1.2 A European court should not be called upon to bankrupt centuries of European tradition. No court, certainly not this Court, should rob the Italians of part of their cultural personality

2.5 Freedom of religion is not secularism. Freedom of religion is not the separation of Church and State. Freedom of religion is not religious equidistance – all seductive notions, but of which no one has so far appointed this Court to be the custodian. In Europe, secularism is optional, freedom of religion is not.
2.6 Freedom of religion, and freedom from religion, in substance, consist in the rights to profess freely any religion of the individual's choice, the right to freely change one's religion, the right not to embrace any religion at all, and the right to manifest one's religion by means of belief, worship, teaching and observance.
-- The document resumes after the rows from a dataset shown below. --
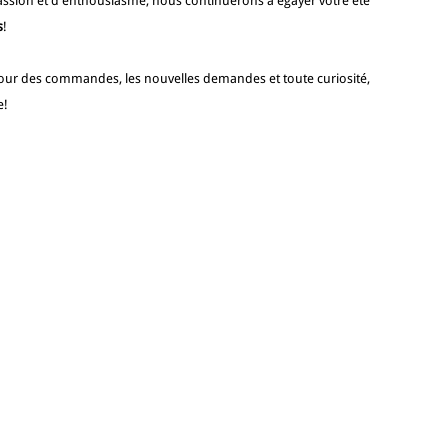
ssion et d'enthousiasme, nous continuerons à égayer votre été
s
!
jour des commandes, les nouvelles demandes et toute curiosité,
e!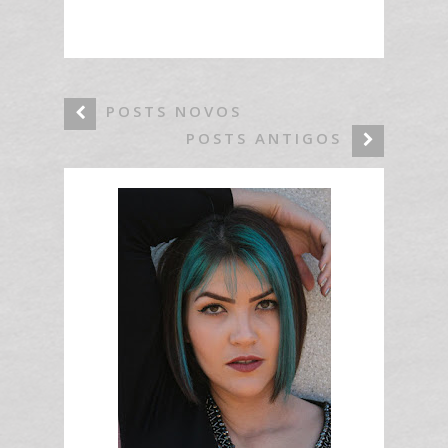
POSTS NOVOS
POSTS ANTIGOS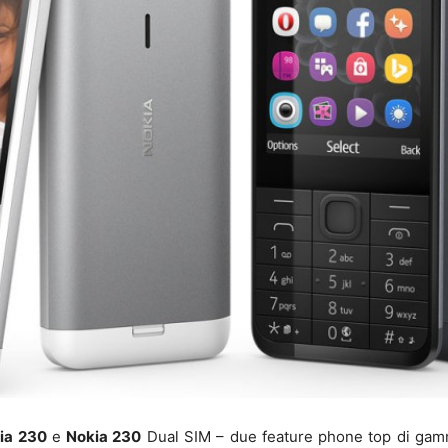
ia 230
e
Nokia 230
Dual SIM – due feature phone top di gamm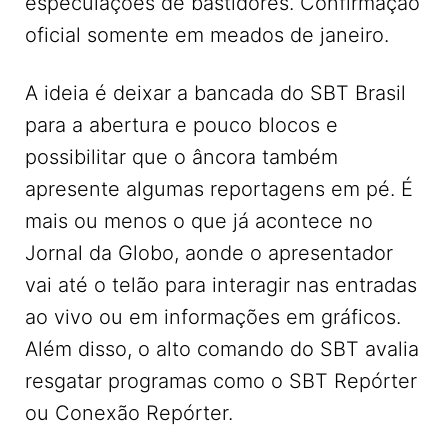
especulações de bastidores. Confirmação
oficial somente em meados de janeiro.
A ideia é deixar a bancada do SBT Brasil
para a abertura e pouco blocos e
possibilitar que o âncora também
apresente algumas reportagens em pé. É
mais ou menos o que já acontece no
Jornal da Globo, aonde o apresentador
vai até o telão para interagir nas entradas
ao vivo ou em informações em gráficos.
Além disso, o alto comando do SBT avalia
resgatar programas como o SBT Repórter
ou Conexão Repórter.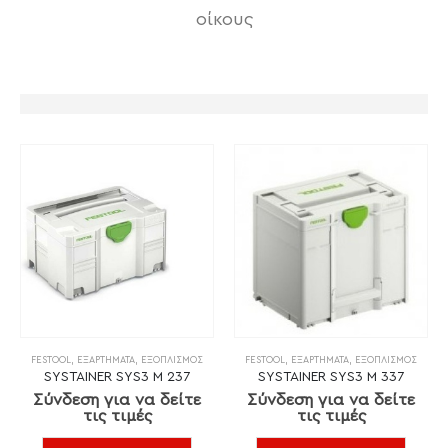
οίκους
FESTOOL
,
ΕΞΑΡΤΉΜΑΤΑ
,
ΕΞΟΠΛΙΣΜΌΣ
FESTOOL
,
ΕΞΑΡΤΉΜΑΤΑ
,
ΕΞΟΠΛΙΣΜΌΣ
SYSTAINER SYS3 M 237
SYSTAINER SYS3 M 337
Σύνδεση για να δείτε
Σύνδεση για να δείτε
τις τιμές
τις τιμές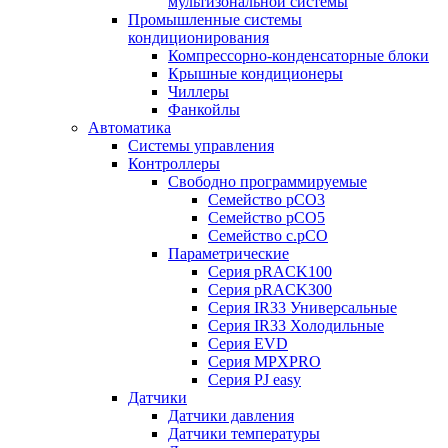
мультизональной системы
Промышленные системы
кондиционирования
Компрессорно-конденсаторные блоки
Крышные кондиционеры
Чиллеры
Фанкойлы
Автоматика
Системы управления
Контроллеры
Свободно программируемые
Семейство pCO3
Семейство pCO5
Семейство c.pCO
Параметрические
Серия pRACK100
Серия pRACK300
Серия IR33 Универсальные
Серия IR33 Холодильные
Серия EVD
Серия MPXPRO
Серия PJ easy
Датчики
Датчики давления
Датчики температуры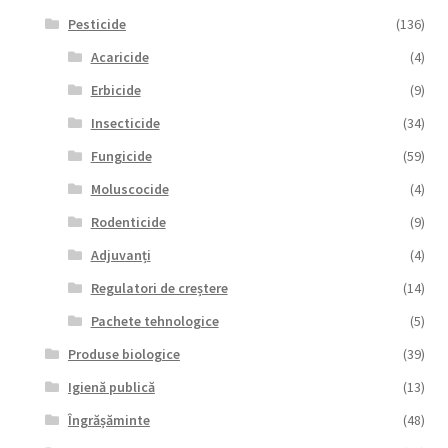
Pesticide
(136)
Acaricide
(4)
Erbicide
(9)
Insecticide
(34)
Fungicide
(59)
Moluscocide
(4)
Rodenticide
(9)
Adjuvanți
(4)
Regulatori de creștere
(14)
Pachete tehnologice
(5)
Produse biologice
(39)
Igienă publică
(13)
Îngrășăminte
(48)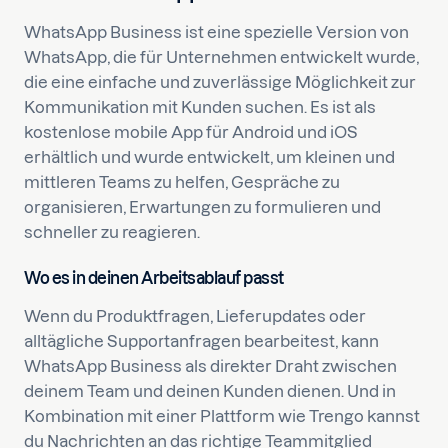
WhatsApp Business ist eine spezielle Version von
WhatsApp, die für Unternehmen entwickelt wurde,
die eine einfache und zuverlässige Möglichkeit zur
Kommunikation mit Kunden suchen. Es ist als
kostenlose mobile App für Android und iOS
erhältlich und wurde entwickelt, um kleinen und
mittleren Teams zu helfen, Gespräche zu
organisieren, Erwartungen zu formulieren und
schneller zu reagieren.
Wo es in deinen Arbeitsablauf passt
Wenn du Produktfragen, Lieferupdates oder
alltägliche Supportanfragen bearbeitest, kann
WhatsApp Business als direkter Draht zwischen
deinem Team und deinen Kunden dienen. Und in
Kombination mit einer Plattform wie Trengo kannst
du Nachrichten an das richtige Teammitglied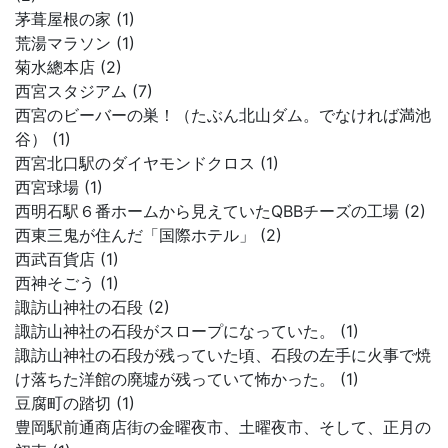
茅葺屋根の家 (1)
荒湯マラソン (1)
菊水總本店 (2)
西宮スタジアム (7)
西宮のビーバーの巣！（たぶん北山ダム。でなければ満池
谷） (1)
西宮北口駅のダイヤモンドクロス (1)
西宮球場 (1)
西明石駅６番ホームから見えていたQBBチーズの工場 (2)
西東三鬼が住んだ「国際ホテル」 (2)
西武百貨店 (1)
西神そごう (1)
諏訪山神社の石段 (2)
諏訪山神社の石段がスロープになっていた。 (1)
諏訪山神社の石段が残っていた頃、石段の左手に火事で焼
け落ちた洋館の廃墟が残っていて怖かった。 (1)
豆腐町の踏切 (1)
豊岡駅前通商店街の金曜夜市、土曜夜市、そして、正月の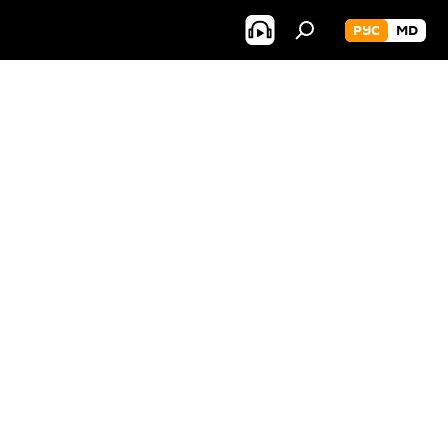
РУС
MD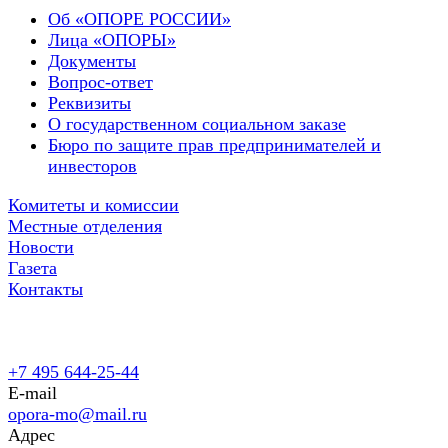
Об «ОПОРЕ РОССИИ»
Лица «ОПОРЫ»
Документы
Вопрос-ответ
Реквизиты
О государственном социальном заказе
Бюро по защите прав предпринимателей и
инвесторов
Комитеты и комиссии
Местные отделения
Новости
Газета
Контакты
+7 495 644-25-44
E-mail
opora-mo@mail.ru
Адрес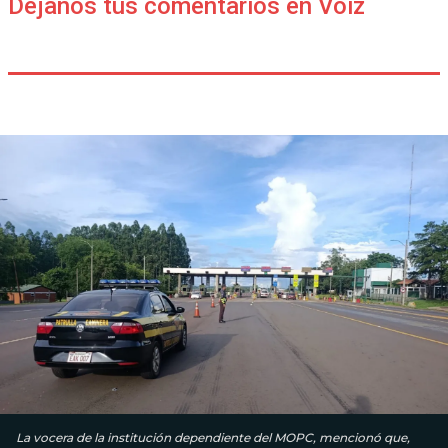
Déjanos tus comentarios en Voiz
La vocera de la institución dependiente del MOPC, mencionó que,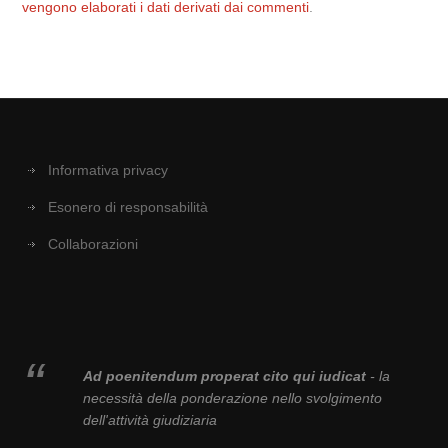
vengono elaborati i dati derivati dai commenti
.
Informativa privacy
Esonero di responsabilità
Collaborazioni
Ad poenitendum properat cito qui iudicat
- la
necessità della ponderazione nello svolgimento
dell'attività giudiziaria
Here the Convention catalogue grinds to a halt, well short of the promotion of any State secularism."

"JUDGE POWER
Neutrality requires a pluralist approach on the part of the State, not a secularist one. It encourages respect for all world views rather than a preference for one. To my mind, the Chamber Judgment was striking in its failure to recognise that secularism (which was the applicant's preferred belief or world view) was, in itself, one ideology among others. A preference for secularism over alternative world views—whether religious, philosophical or otherwise—is not a neutral option. The Convention requires that respect be given to the first applicant's convictions insofar as the education and teaching of her children was concerned. It does not require a preferential option for and endorsement of those convictions over and above all others.........To prohibit in public schools, regardless of the wishes of the body politic, the display of a symbol representative of that (or indeed any other religious) tradition and to require of the State that it pursues not a pluralist but a secularist agenda, risks venturing towards the territory of intolerance – a concept that is contrary to the values of the Convention."